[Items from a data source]
--
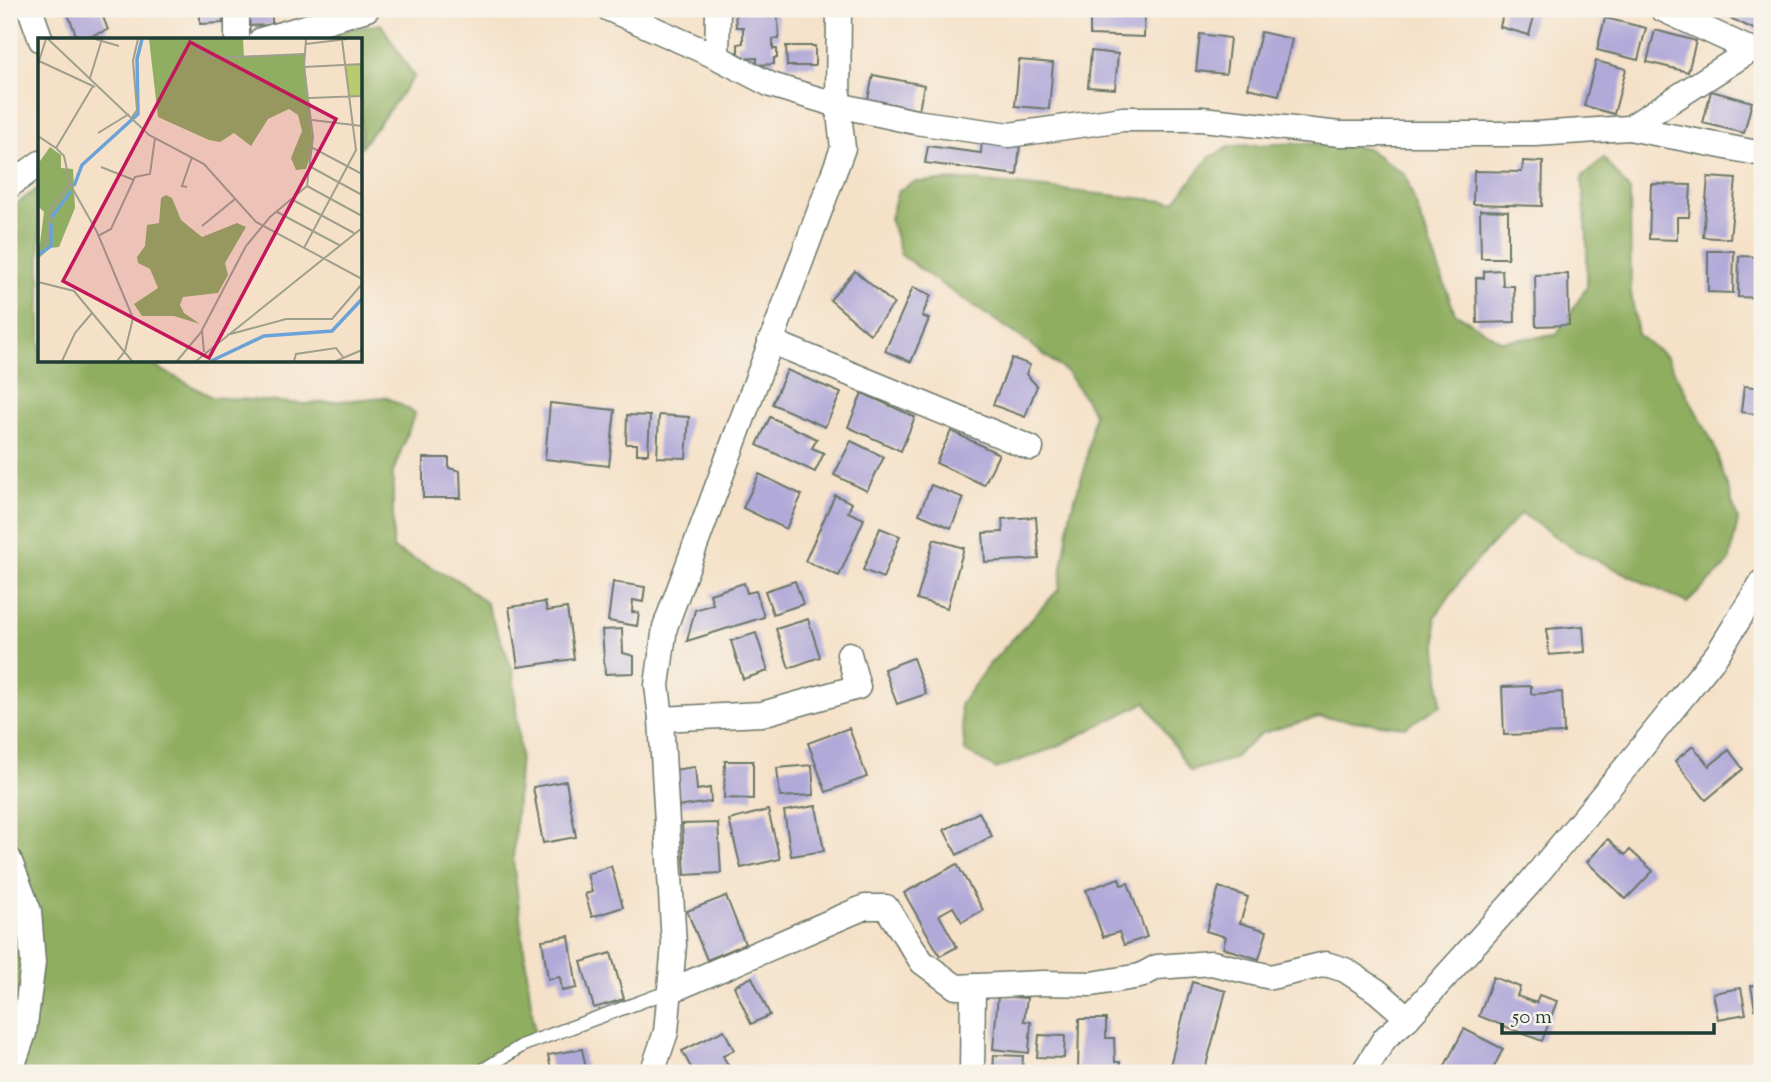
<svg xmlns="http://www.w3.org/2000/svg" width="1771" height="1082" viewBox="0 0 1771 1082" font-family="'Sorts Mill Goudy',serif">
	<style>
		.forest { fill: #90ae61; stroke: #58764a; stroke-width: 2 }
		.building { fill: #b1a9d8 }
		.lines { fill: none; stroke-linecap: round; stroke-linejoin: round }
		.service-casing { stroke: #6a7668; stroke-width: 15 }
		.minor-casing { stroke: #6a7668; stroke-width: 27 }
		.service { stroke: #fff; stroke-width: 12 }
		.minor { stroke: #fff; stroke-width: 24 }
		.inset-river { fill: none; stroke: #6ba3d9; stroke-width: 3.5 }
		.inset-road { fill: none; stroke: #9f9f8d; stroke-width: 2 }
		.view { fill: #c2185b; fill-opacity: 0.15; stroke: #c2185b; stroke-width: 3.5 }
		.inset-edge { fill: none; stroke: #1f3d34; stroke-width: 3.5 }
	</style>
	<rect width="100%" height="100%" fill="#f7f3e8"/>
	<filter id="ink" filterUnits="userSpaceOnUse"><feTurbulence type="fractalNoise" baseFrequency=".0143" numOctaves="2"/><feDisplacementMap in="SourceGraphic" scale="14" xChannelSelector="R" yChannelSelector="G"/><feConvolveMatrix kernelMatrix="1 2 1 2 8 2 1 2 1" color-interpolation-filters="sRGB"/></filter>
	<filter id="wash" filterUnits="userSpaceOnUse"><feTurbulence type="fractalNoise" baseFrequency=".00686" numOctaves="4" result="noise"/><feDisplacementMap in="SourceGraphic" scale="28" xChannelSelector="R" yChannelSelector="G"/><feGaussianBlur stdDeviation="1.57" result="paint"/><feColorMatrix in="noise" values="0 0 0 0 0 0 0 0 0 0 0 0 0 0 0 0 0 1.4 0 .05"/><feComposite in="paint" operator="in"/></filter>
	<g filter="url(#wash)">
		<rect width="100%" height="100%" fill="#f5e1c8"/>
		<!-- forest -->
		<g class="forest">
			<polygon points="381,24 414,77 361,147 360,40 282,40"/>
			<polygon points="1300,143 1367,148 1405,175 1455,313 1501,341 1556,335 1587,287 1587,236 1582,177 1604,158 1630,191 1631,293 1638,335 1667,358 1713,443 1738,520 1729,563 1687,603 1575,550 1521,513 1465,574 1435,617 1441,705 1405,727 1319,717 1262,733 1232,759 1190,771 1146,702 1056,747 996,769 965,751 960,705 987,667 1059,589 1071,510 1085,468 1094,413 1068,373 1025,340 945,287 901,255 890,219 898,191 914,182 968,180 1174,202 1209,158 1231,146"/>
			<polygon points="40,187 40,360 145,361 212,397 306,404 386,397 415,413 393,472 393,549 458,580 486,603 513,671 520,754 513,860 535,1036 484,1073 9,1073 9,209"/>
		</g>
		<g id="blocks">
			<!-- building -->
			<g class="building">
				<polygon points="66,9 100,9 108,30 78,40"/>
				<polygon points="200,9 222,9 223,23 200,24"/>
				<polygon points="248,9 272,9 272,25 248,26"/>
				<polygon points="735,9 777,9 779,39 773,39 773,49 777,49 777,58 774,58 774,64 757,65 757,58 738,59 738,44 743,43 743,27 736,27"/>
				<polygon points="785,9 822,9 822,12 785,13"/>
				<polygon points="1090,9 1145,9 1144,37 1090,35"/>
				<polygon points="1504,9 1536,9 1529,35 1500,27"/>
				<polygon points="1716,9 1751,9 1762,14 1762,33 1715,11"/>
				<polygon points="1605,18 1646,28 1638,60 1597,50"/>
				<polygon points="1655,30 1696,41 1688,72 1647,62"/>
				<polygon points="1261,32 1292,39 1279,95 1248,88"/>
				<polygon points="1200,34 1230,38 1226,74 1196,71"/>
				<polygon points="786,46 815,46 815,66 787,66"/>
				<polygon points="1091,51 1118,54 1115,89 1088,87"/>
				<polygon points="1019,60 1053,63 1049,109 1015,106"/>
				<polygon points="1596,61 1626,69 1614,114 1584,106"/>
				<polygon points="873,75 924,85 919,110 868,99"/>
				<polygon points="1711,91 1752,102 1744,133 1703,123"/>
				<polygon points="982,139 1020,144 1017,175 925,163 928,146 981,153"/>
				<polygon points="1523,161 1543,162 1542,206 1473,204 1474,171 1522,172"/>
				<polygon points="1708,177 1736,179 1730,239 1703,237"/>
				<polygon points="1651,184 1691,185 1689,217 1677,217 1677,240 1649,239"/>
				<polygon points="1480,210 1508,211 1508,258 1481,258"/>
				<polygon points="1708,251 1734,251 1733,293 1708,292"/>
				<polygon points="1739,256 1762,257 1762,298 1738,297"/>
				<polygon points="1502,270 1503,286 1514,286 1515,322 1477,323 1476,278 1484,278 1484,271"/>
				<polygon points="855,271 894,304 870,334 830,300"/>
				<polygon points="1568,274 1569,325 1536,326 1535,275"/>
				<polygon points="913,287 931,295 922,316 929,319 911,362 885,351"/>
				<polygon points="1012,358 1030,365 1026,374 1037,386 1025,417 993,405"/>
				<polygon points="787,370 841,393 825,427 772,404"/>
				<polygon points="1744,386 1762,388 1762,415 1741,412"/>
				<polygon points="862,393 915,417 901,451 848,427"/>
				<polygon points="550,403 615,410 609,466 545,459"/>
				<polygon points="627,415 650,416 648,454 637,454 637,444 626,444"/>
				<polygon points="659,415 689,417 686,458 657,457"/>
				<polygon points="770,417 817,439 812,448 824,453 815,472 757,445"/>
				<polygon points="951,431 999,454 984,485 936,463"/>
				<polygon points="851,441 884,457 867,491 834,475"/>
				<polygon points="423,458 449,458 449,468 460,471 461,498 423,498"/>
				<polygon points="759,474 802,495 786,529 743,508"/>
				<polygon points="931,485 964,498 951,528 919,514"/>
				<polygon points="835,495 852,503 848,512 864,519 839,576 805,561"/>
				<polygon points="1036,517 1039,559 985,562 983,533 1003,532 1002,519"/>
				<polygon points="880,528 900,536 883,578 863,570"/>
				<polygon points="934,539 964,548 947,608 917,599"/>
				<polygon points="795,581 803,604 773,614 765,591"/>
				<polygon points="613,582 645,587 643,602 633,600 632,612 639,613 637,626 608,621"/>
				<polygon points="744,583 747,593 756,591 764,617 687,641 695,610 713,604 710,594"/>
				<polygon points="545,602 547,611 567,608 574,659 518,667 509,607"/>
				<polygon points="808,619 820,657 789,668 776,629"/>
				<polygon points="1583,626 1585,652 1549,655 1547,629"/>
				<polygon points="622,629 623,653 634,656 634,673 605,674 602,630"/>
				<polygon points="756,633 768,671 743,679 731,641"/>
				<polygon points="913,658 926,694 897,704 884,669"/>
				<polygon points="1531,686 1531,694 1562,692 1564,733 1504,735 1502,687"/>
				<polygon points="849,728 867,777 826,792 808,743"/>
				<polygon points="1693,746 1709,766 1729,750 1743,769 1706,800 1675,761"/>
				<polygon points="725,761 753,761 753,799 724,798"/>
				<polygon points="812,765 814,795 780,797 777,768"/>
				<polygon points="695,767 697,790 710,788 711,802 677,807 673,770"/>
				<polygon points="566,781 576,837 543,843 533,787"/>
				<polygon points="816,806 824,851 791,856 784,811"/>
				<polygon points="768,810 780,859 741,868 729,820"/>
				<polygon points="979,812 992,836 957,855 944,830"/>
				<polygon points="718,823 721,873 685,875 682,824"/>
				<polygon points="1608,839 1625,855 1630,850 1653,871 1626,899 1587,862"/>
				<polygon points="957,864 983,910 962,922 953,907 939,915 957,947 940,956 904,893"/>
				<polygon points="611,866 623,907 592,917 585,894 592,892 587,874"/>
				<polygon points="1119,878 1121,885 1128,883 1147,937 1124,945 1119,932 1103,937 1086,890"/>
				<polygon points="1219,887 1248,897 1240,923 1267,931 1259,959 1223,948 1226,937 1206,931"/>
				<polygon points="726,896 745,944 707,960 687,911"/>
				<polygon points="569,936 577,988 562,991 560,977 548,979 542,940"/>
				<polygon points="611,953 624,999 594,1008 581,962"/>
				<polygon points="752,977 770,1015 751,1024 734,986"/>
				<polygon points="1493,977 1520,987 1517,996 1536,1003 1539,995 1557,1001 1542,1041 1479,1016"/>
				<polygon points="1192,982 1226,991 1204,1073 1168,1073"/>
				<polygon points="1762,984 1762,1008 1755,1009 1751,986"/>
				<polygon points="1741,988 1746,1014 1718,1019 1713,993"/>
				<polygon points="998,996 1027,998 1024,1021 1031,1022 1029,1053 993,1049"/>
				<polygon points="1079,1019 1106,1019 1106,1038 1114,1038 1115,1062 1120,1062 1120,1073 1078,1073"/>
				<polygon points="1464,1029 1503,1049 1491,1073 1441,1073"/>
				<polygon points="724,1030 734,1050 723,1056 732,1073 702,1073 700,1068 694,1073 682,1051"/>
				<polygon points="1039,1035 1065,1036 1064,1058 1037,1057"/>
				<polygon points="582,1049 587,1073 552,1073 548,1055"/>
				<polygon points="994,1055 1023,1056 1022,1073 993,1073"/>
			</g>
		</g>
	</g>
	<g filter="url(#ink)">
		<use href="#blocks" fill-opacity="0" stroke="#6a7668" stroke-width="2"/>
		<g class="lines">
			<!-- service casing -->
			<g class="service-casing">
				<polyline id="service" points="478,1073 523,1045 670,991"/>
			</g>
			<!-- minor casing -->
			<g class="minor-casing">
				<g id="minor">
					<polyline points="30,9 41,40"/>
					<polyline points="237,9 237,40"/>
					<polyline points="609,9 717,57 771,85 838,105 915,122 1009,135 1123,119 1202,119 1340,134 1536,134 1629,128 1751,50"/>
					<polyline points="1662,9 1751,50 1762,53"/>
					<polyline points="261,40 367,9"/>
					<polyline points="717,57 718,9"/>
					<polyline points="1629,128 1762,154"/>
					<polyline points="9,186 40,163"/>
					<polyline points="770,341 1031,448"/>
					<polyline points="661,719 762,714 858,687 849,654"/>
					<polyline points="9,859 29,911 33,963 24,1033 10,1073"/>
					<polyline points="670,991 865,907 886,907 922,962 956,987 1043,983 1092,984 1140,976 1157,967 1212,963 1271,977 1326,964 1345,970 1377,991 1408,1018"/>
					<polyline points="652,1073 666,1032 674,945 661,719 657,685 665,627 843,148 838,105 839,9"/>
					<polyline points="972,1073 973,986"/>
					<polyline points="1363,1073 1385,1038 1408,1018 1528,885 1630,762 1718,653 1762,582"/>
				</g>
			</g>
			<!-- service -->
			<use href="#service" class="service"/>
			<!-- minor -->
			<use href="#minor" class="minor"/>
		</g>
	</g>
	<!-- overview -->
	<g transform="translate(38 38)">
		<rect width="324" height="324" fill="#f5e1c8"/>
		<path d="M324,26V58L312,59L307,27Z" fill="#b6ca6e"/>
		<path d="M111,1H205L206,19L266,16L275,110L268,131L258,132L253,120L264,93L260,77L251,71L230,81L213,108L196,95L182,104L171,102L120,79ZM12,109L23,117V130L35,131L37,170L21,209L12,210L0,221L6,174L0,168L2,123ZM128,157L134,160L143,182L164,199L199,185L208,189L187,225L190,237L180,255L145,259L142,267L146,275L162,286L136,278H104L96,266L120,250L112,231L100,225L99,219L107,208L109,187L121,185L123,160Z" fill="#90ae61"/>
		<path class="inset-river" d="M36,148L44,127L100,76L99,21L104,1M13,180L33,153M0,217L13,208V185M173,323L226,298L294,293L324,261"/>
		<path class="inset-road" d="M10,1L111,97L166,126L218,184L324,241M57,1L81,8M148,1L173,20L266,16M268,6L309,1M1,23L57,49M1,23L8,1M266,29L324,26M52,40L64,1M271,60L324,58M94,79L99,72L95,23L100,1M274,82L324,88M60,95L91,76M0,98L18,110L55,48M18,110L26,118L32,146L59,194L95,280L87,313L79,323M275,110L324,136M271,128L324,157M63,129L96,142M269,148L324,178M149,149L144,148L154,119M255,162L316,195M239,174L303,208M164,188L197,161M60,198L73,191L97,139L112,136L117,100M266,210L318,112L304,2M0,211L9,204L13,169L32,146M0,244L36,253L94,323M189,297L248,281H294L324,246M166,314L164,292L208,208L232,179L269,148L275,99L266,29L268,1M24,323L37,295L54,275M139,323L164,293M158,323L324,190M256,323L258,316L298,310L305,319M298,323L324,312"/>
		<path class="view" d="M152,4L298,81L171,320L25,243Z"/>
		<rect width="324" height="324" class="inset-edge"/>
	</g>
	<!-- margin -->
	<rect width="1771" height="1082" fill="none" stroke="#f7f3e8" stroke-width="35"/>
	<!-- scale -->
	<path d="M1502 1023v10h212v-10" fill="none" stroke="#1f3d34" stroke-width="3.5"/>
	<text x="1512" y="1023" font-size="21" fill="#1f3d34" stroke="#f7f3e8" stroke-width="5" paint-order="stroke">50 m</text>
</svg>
--
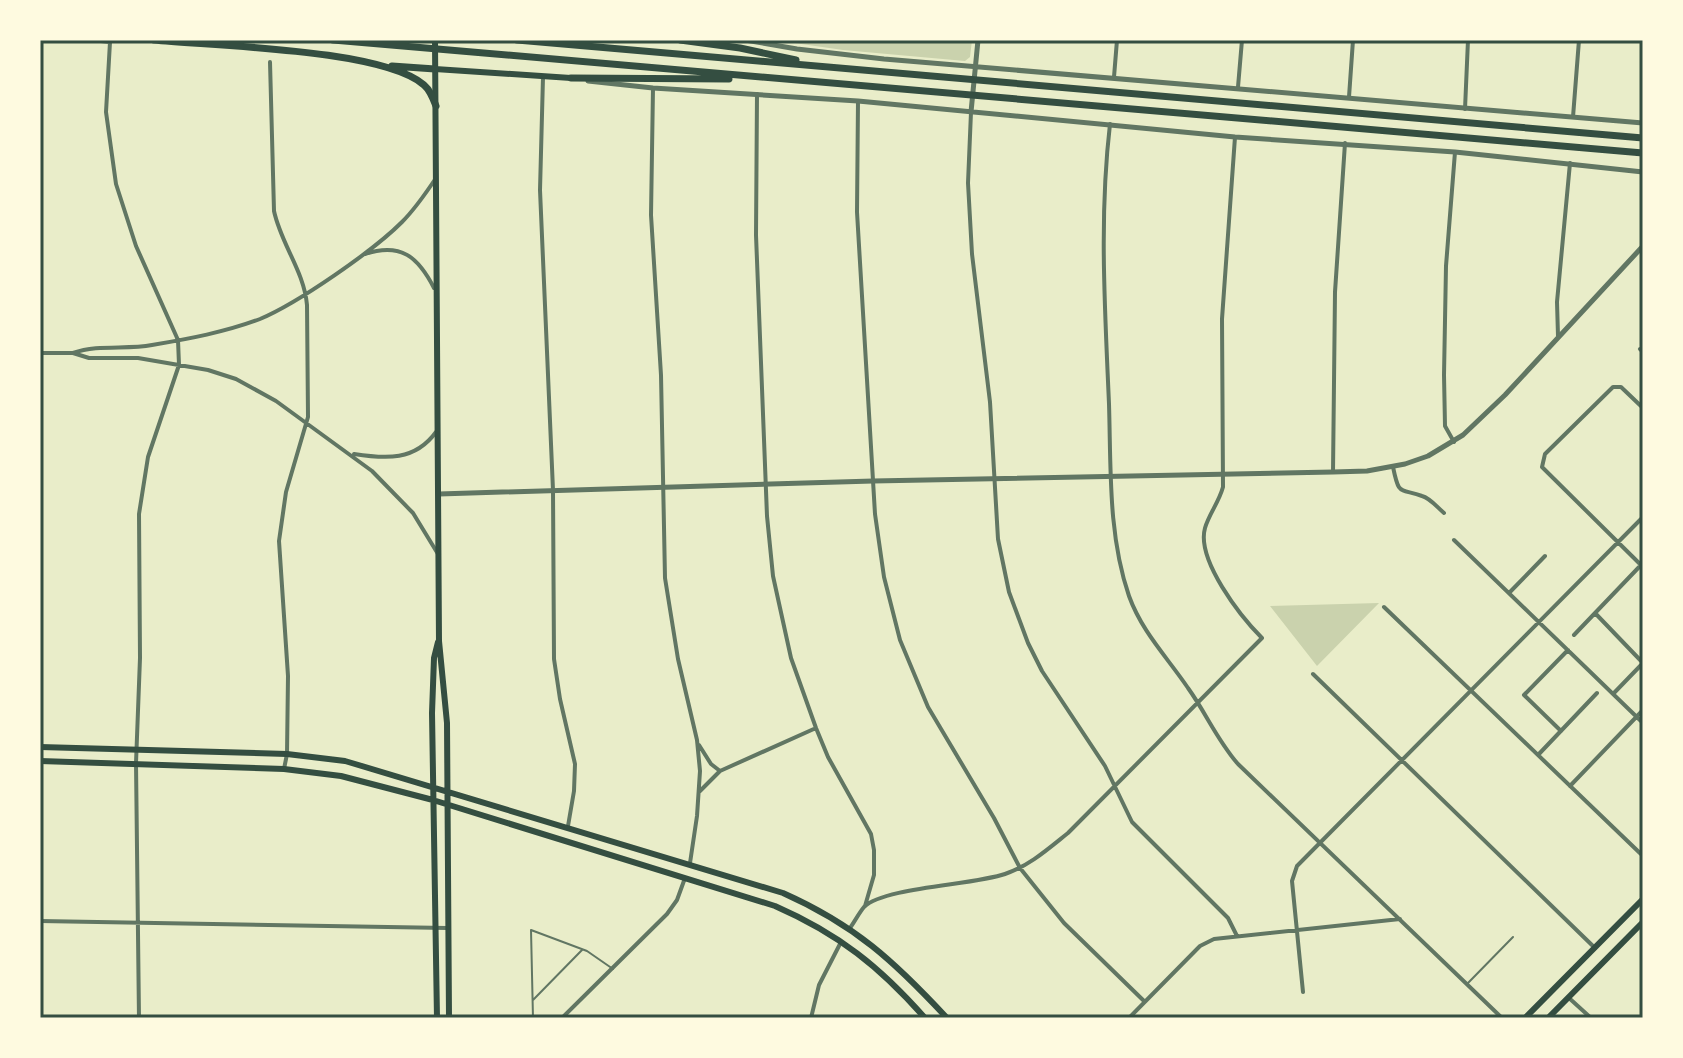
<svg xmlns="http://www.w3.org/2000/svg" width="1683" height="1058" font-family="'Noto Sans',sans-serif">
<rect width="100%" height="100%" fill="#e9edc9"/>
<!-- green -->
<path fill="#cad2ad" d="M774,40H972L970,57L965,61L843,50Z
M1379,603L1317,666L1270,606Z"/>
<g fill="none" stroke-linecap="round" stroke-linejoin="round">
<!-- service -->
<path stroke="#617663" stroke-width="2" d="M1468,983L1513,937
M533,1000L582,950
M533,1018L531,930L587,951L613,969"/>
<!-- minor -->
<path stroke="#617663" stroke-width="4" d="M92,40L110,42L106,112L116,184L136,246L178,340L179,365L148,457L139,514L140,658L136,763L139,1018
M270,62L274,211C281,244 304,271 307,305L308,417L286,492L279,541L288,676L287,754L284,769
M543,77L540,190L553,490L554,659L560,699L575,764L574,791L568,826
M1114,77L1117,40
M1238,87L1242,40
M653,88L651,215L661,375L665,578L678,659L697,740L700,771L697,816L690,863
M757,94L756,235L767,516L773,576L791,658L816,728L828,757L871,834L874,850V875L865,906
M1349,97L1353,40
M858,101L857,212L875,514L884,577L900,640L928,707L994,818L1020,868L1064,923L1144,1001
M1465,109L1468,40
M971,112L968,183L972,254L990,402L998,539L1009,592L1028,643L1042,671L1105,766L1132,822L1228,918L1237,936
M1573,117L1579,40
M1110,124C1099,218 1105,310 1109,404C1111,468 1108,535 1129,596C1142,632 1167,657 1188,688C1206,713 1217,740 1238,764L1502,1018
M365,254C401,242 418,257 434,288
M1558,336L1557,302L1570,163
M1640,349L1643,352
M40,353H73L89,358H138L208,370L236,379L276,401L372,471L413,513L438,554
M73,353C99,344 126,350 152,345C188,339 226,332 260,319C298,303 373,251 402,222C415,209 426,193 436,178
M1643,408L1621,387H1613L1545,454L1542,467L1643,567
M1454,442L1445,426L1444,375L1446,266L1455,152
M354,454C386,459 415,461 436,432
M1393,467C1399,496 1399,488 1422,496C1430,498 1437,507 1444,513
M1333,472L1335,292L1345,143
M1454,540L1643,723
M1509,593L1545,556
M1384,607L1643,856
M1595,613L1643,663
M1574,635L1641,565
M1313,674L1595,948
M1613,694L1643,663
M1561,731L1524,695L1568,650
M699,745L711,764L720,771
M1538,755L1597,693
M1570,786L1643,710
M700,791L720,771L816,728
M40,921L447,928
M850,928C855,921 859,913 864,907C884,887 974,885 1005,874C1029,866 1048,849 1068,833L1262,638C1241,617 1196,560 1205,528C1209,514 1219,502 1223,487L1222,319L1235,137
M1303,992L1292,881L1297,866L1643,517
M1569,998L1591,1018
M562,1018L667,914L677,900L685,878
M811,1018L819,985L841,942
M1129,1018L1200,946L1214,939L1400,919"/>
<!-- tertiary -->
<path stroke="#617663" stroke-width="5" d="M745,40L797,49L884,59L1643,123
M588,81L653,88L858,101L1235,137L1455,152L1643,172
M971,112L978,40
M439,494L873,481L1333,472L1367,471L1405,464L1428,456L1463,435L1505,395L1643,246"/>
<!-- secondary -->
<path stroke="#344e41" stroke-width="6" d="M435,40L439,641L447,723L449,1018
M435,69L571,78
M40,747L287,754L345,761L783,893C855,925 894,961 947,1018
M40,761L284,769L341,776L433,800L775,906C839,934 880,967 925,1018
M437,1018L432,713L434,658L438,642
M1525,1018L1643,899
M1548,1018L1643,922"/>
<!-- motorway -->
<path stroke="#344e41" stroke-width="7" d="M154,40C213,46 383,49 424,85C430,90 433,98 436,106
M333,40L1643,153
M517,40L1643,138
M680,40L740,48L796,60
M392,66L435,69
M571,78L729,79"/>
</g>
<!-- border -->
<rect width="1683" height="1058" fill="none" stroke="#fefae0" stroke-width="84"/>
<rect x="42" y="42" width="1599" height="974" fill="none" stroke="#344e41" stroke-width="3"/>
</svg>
--
[Your task] Retrieve each line from the records above where the word "xChannelSelector" occurs.

[Answer space]
	<filter id="ink" filterUnits="userSpaceOnUse"><feTurbulence type="fractalNoise" baseFrequency=".0143" numOctaves="2"/><feDisplacementMap in="SourceGraphic" scale="14" xChannelSelector="R" yChannelSelector="G"/><feConvolveMatrix kernelMatrix="1 2 1 2 8 2 1 2 1" color-interpolation-filters="sRGB"/></filter>
	<filter id="wash" filterUnits="userSpaceOnUse"><feTurbulence type="fractalNoise" baseFrequency=".00686" numOctaves="4" result="noise"/><feDisplacementMap in="SourceGraphic" scale="28" xChannelSelector="R" yChannelSelector="G"/><feGaussianBlur stdDeviation="1.57" result="paint"/><feColorMatrix in="noise" values="0 0 0 0 0 0 0 0 0 0 0 0 0 0 0 0 0 1.4 0 .05"/><feComposite in="paint" operator="in"/></filter>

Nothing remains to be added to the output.